- Directive
Lines that include the string "nautical" are the ones to copy from the entries below.

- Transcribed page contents
--- START ---
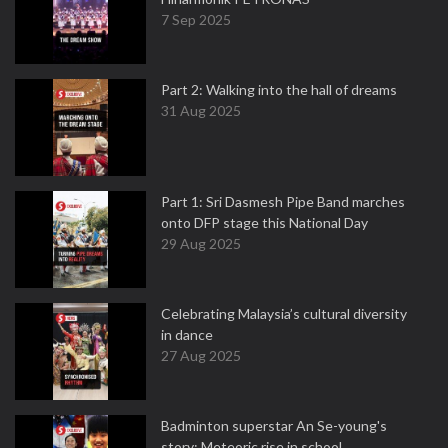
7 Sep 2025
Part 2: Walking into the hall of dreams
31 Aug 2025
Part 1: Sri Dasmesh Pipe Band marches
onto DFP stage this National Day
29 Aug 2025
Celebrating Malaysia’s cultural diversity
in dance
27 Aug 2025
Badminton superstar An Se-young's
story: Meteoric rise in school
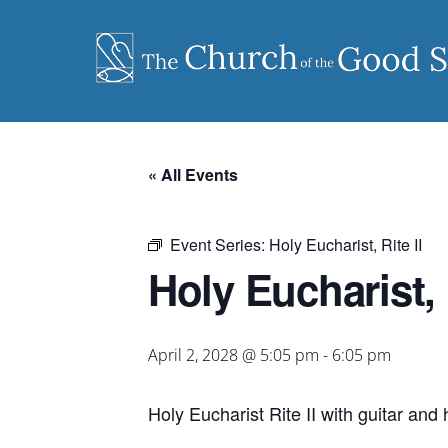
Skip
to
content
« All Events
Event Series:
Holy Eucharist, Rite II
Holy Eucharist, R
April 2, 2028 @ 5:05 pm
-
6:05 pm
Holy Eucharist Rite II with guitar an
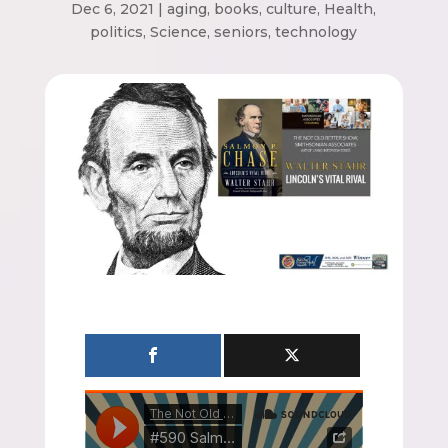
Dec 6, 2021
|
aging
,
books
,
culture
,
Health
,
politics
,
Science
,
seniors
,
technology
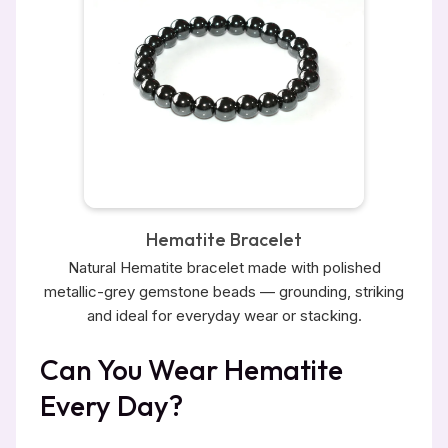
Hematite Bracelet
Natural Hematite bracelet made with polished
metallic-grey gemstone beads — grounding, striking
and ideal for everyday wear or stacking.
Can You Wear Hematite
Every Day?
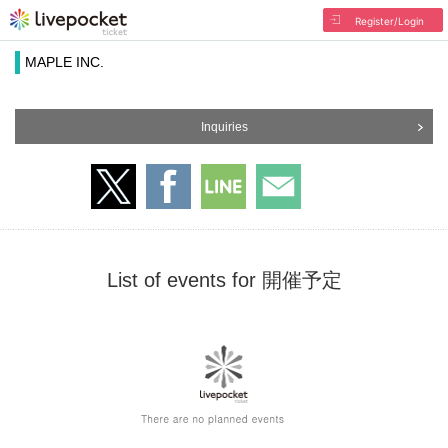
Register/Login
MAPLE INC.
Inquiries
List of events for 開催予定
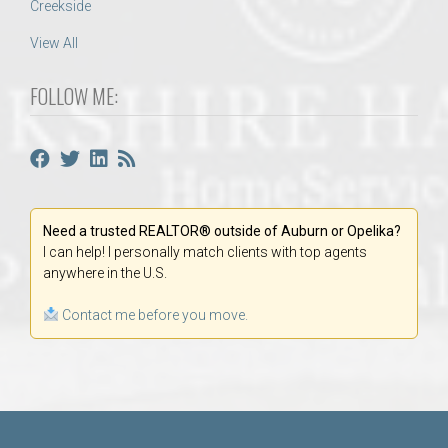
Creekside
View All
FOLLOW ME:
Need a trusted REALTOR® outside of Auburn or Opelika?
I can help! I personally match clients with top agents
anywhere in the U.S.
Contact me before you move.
--- END ---
--- START ---
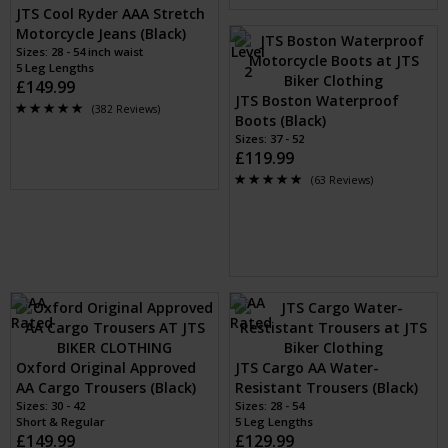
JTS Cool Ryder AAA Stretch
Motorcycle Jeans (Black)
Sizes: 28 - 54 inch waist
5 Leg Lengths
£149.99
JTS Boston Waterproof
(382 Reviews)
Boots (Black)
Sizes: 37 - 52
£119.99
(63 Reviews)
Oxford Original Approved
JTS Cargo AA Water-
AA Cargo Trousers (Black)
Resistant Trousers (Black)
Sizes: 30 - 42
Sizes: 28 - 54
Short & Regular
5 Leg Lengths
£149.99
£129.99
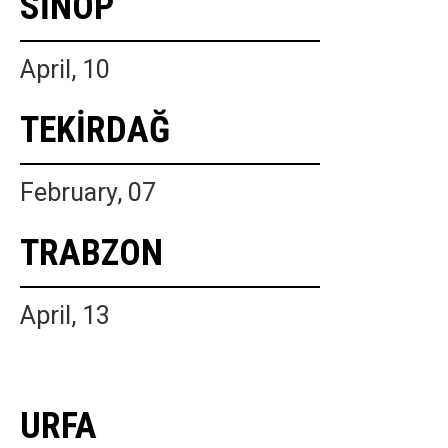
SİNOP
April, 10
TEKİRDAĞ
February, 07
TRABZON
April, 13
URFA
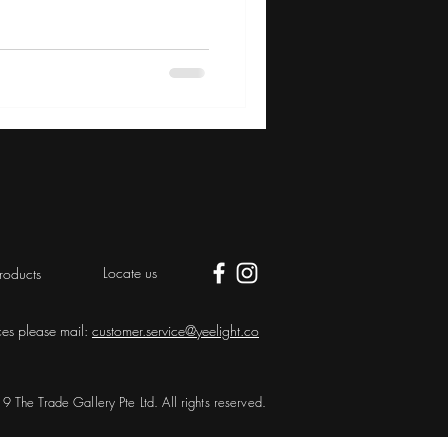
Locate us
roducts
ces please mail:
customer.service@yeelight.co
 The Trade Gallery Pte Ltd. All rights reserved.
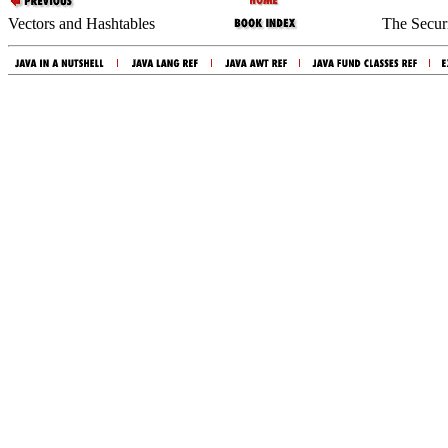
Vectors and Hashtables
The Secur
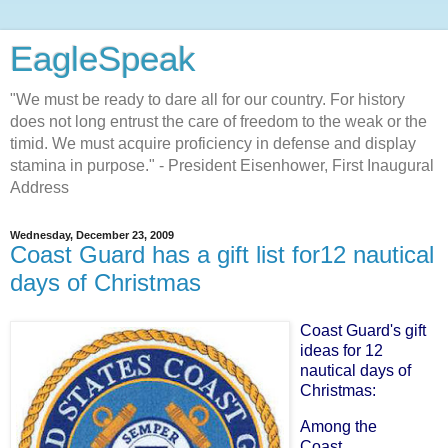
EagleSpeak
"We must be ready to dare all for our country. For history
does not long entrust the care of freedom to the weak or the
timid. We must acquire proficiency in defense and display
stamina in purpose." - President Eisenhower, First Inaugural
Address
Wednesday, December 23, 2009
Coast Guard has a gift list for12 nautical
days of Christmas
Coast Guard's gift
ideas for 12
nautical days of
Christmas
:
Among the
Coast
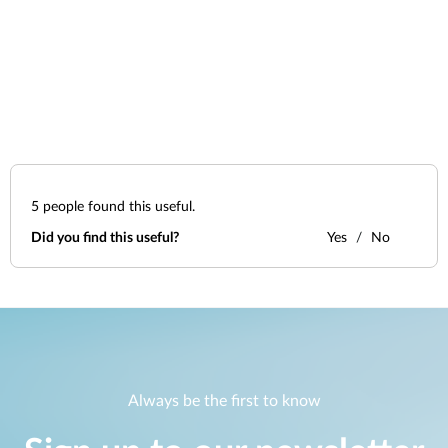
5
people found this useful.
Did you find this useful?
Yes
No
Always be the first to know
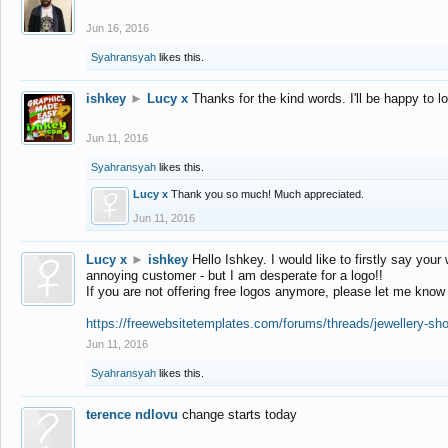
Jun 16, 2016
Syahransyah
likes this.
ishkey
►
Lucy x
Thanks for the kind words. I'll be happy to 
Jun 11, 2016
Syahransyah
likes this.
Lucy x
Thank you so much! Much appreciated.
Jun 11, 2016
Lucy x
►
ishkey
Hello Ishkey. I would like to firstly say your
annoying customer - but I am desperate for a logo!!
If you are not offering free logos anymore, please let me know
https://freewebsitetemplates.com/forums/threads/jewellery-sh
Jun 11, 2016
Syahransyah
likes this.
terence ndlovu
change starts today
--- END ---
--- START ---
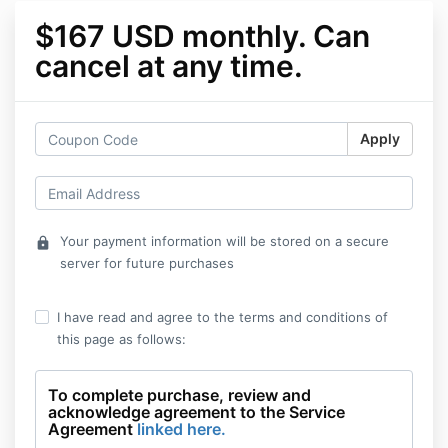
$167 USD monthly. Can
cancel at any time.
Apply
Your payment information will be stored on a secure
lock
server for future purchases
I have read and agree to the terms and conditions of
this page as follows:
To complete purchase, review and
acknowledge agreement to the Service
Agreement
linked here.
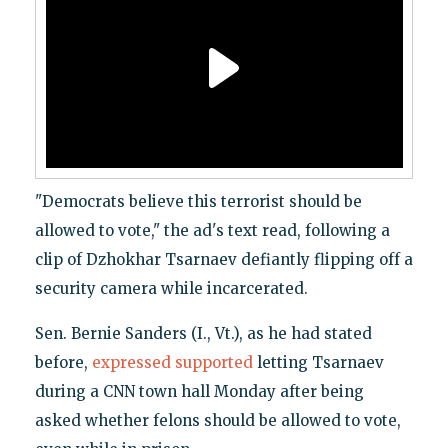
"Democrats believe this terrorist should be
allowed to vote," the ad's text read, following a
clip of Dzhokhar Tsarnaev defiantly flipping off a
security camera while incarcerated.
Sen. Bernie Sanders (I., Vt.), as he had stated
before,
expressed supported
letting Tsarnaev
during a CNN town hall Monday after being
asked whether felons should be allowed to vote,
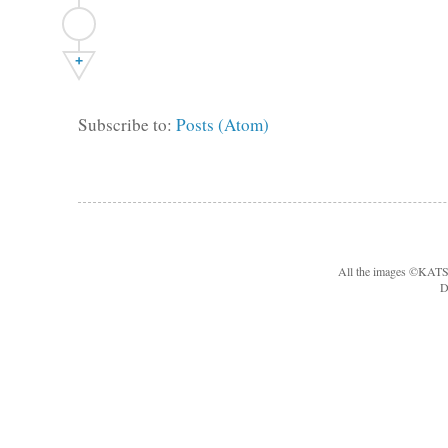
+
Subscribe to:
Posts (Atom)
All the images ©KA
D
--- END ---
- Exercise result
Coast Guard has a gift list for12 nautical
nautical days of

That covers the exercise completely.